En este mundo, ni siquiera el cielo era azul, sino de un pálido color plateado durante el día y un profundo violeta por la noche. Y había dos soles, siempre dos. Uno siempre estaba más alto que el otro, algo parecido al sol de su mundo, una bola ardiente y caliente. El otro, plateado, estaba siempre más bajo, se movía más despacio pero siempre seguía al primero, como persiguiéndolo.

— Ambos soles ya están en el cenit — comentó Oswald al ver que María miraba por la ventana los dos soles — El primero es el Sol de los Guerreros. El segundo es el Sol de los Sabios. Uno siempre quema, y muchas veces mata. El otro siempre observa. No los mires, puedes quedarte ciega.

Luego agregó de repente:

— Pronto estaremos en la capital. Todavía queda medio día de camino.

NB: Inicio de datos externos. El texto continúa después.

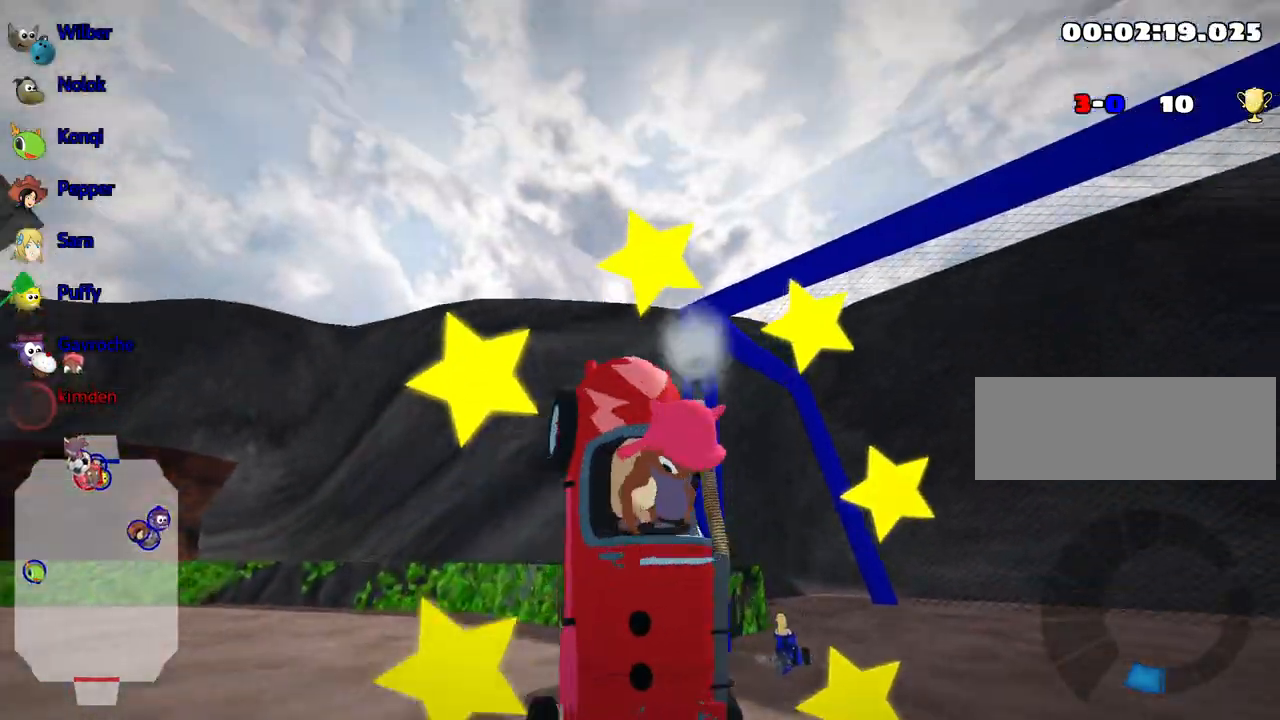
{"keys": ["down"], "events": []}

El carruaje avanzaba despacio pasando por las extrañas aldeas. Los techos eran planos, con círculos recortados en el centro, donde parecía que por la noche colocaban algo, quizás gigantescos faroles. O tal vez esferas mágicas. Algunas casas tenían paredes hechas de una piedra extraña que brillaba en la oscuridad.

A veces pasaban junto a algo parecido a mercados al borde del camino. Junto a largas mesas con mercancías estaban los mercaderes con extraños ropajes: tenían amplias capuchas, mangas largas, cinturones en los que brillaban pequeñas latas de vidrio desconocidas, que a veces en algunos parpadeaban con un resplandor azul.

— ¿Por qué parpadean en sus cinturones esas luces azules? — preguntó María con cautela a Oswald.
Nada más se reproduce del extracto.